Respiratory Respiratory symptoms such as wheezing and dyspnea are believed to occur due to polymorphonuclear mediated lung damage from neutrophil accumulation in the lung. Bleomycin is believed to cause pulmonary effects; however, in combination with a G-CSF, the harm to the lung is intensified due to resultant pulmonary edema and fibrosis.8 Other possible respiratory adverse effects include acute respiratory distress syndrome, alveolar hemorrhage, and hemoptysis.

Cardiovascular Potential cardiovascular adverse effects include tachycardia, hypotension, anaphylaxis, and capillary leak syndrome.

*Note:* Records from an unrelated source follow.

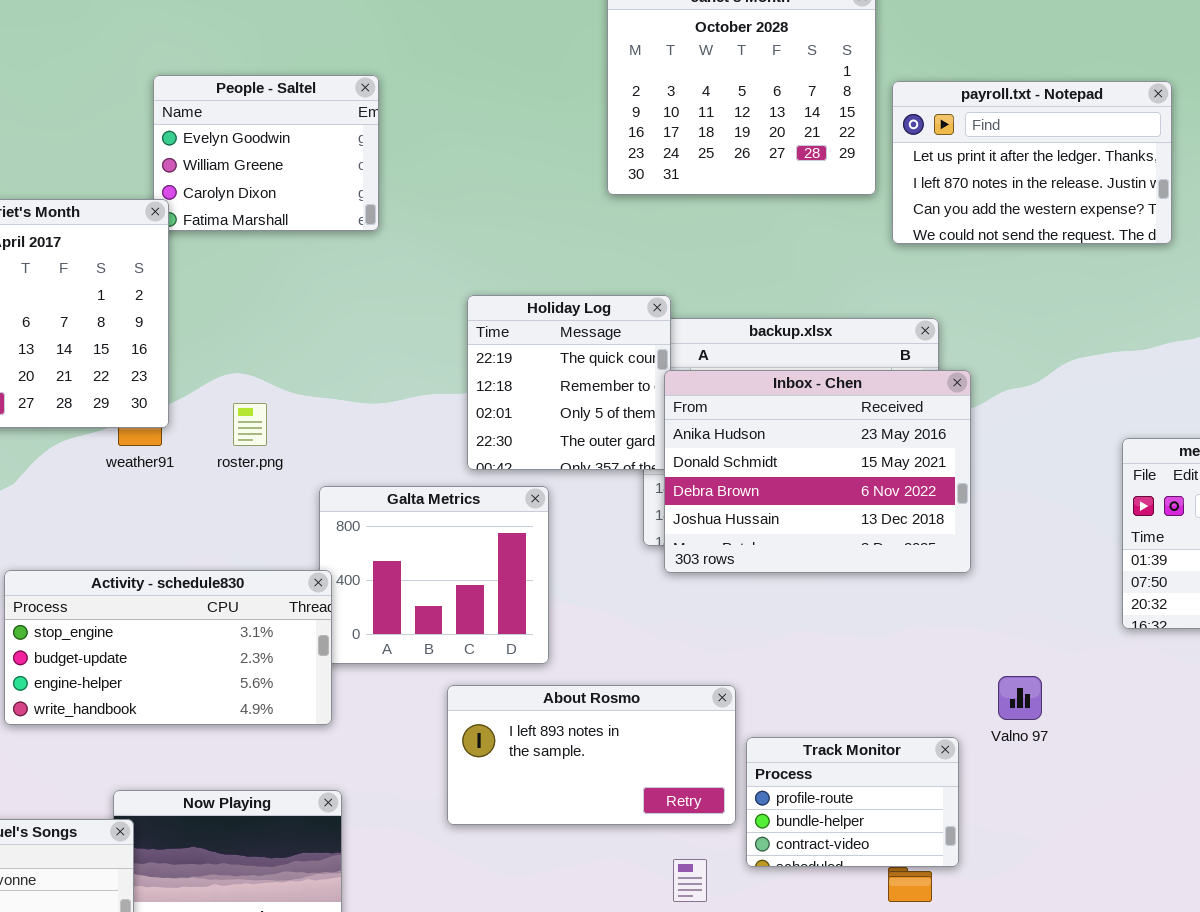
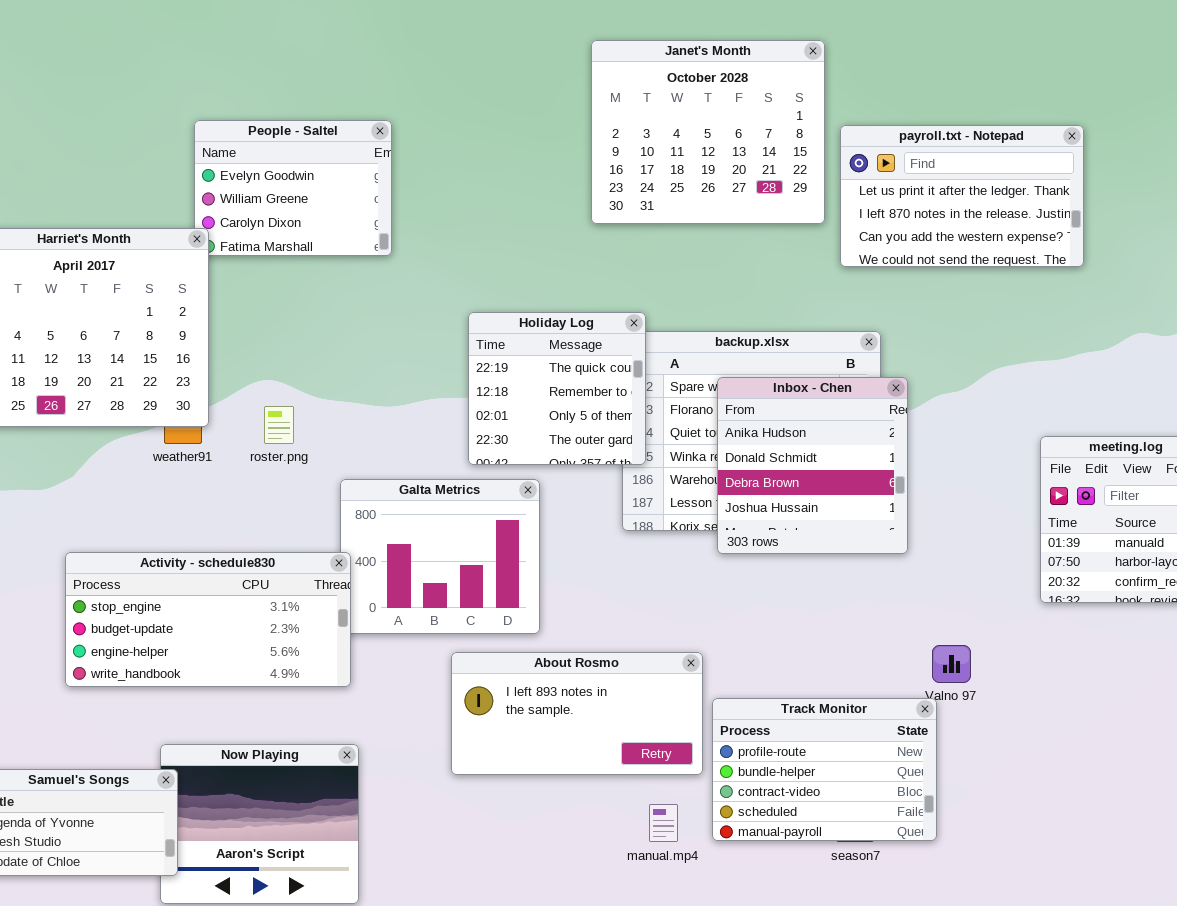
Inbox - Chen: [664,370,971,573] -> [717,377,908,554], resized
Track Monitor: [746,737,959,867] -> [712,698,937,841], resized

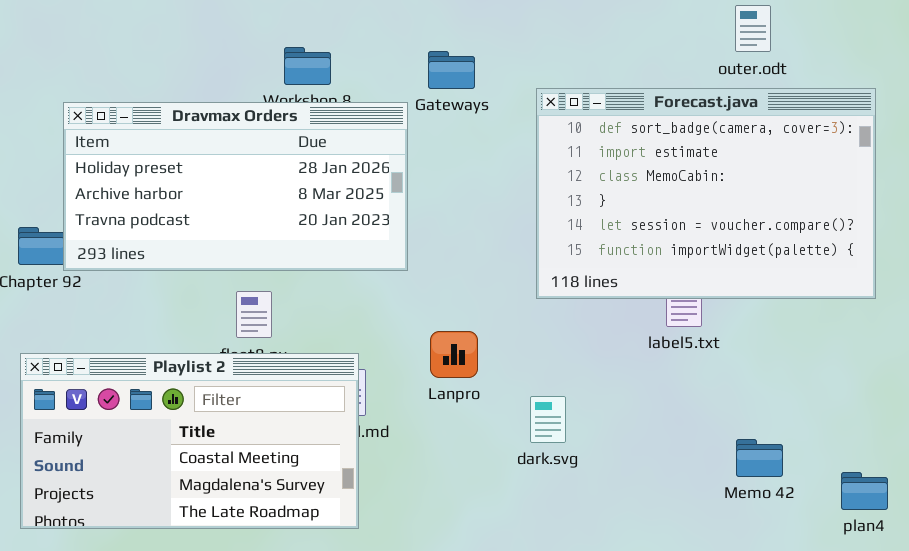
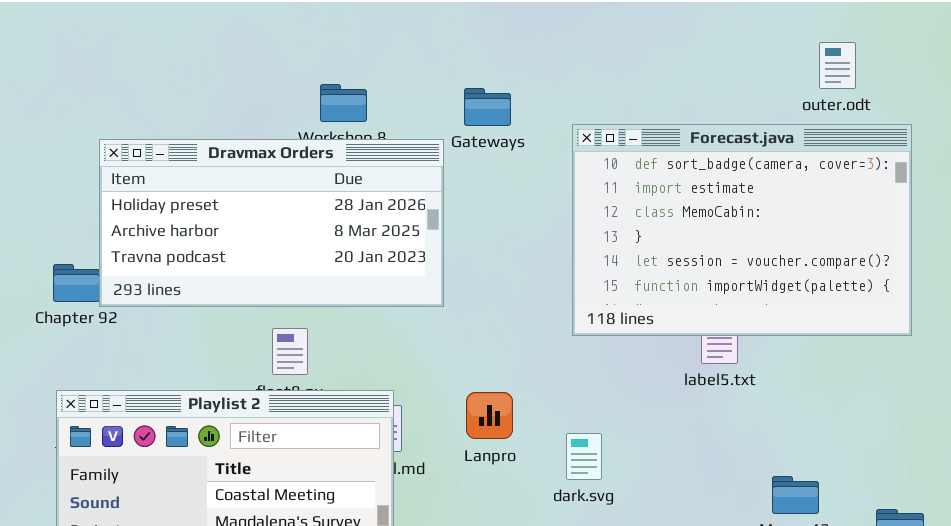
outer.odt: [735,5,771,52] -> [819,42,856,89], moved
Lanpro: [430,331,478,378] -> [466,392,513,439], moved

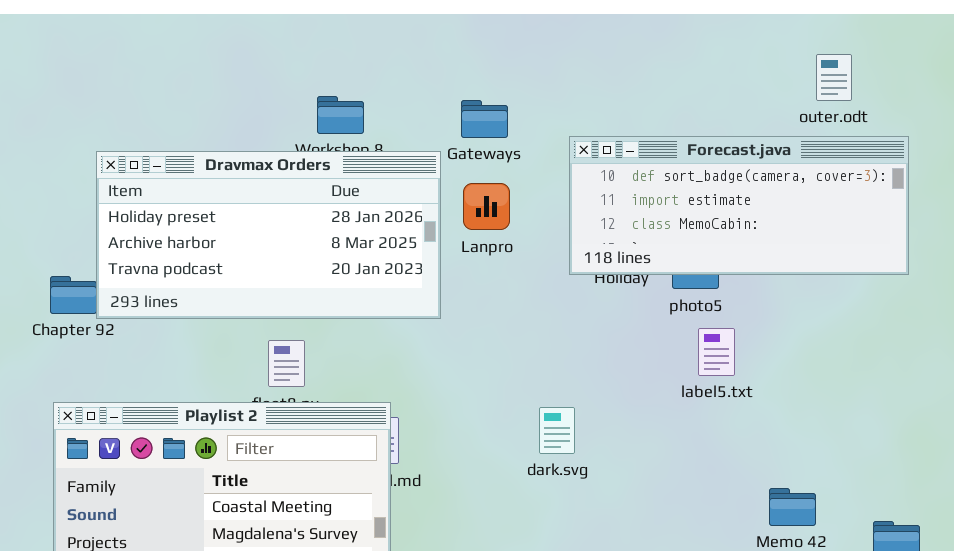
Forecast.java: [572,124,912,336] -> [569,136,909,275], resized
Lanpro: [466,392,513,439] -> [463,183,510,230], moved
dark.svg: [566,433,602,480] -> [539,407,575,454], moved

Bone pain The most commonly reported adverse effect is bone pain. Lambertini and colleagues identified 4 main causes for bone pain in patients receiving G-CSFs9:

Differentiation, maturation, and functional stimulation of mature cells caused by qualitative and quantitative expansion of the bone marrow. This leads to secretion of cytokines that create a form of communication between cells, which creates an inflammatory cascade that recruits other cells to make colony-stimulating factors (CSFs).

CSF stimulation of CSF receptors located on primary afferent nerve produces peripheral nociceptor sensitization to nociceptive stimuli through the development of morphological and electrophysiological changes in nerve fibers.

CSFs stimulate and recruit inflammatory cells that can sensitize their own peripheral nerve fibers, contributing to nerve remodeling through the release of inflammatory cytokines.

The direct effect of G-CSFs on bone metabolism. These agents may activate osteoclasts and osteoblasts with the final effect being bone resorption.

Additional adverse effects Clinicians administering G-CSFs should be aware of these other adverse effects that have been reported, including splenic rupture, myelodysplastic syndrome and acute myeloid leukemia, leukocytosis, thrombocytopenia, and elevated LDH levels.

Imaging G-CSFs can also influence diagnostic studies such as nuclear imaging, specifically PET scans. Transient positive bone imaging changes have been reported due to increased activity of the bone marrow in response to growth factor therapy.